Effective Communication Skill Blog

Yin yang 300"We need to heal your digestion gently," the wise intuitive nutritional counselor told me. "Baby steps." Her words sounded wise and true.

"I figured out what's wrong with your digestion," the brilliant analytical nutritional counselor told me. "We need to hit it hard." His words sounded accurate and daunting.

Both these messages came on the same day.

I'm married to one of the most respected natural health advisers in the area. It was awkward to get input from one of the most revered intuitive nutritionists in the area. I anticipated contrast - but not this extreme.
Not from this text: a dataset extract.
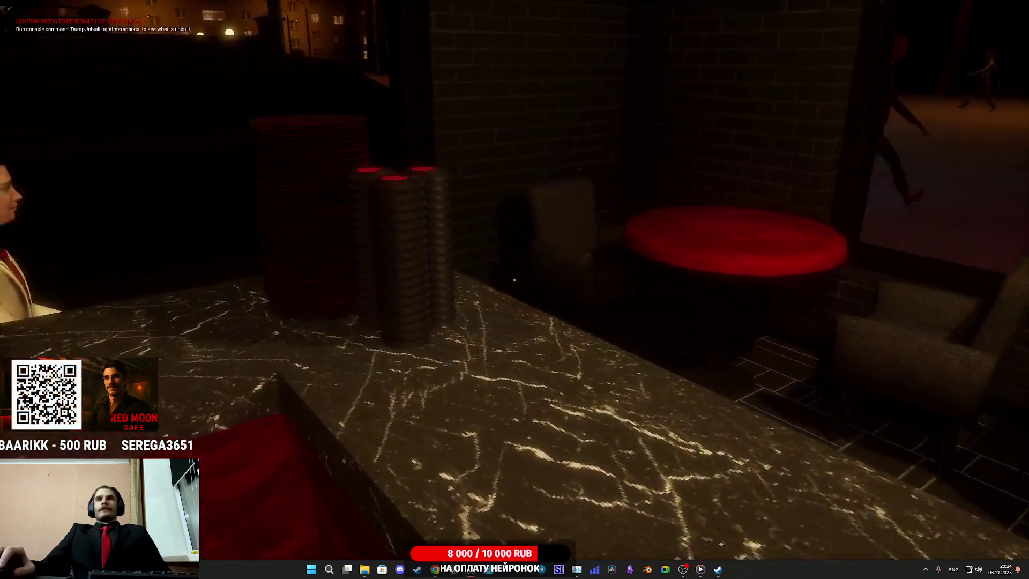
key(w)
- Set the filled paper cup on the counter and put a plastic lid on it
click(515, 279)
Her approach is to nurture the flora in the gut so nothing harmful can thrive. His is to kill the invaders. They both have elements of the other's approach, but the emphasis is very different.

Bob softened. He suggested we see what would happen with Vivian's protocol and THEN hit it hard. He liked what he saw. His input shifted from opposition to augmentation. He became a very valuable resource. And then one month later, he joined me for my follow-up session with Vivian.

"I'm impressed with what you've done," he told her. "I've always heard you should never treat your own family. I was turning Meryl into an object - a problem to be fixed, instead of relating to her as my loving and beautiful wife."

"We make a great team," Vivian replied. It was clear she hadn't been thinking of me as part of the team, but I let that pass.

Fast forward a week. I hear Bob on the phone with a woman he has mentored. Their attempts to address her health challenge was unsuccessful. "I recommend Vivian," Bob told her. "Meryl has been working with her because my approach with her was too strong. Vivian is the real deal."

So is Bob. His ability to learn from this and adapt is testament to that.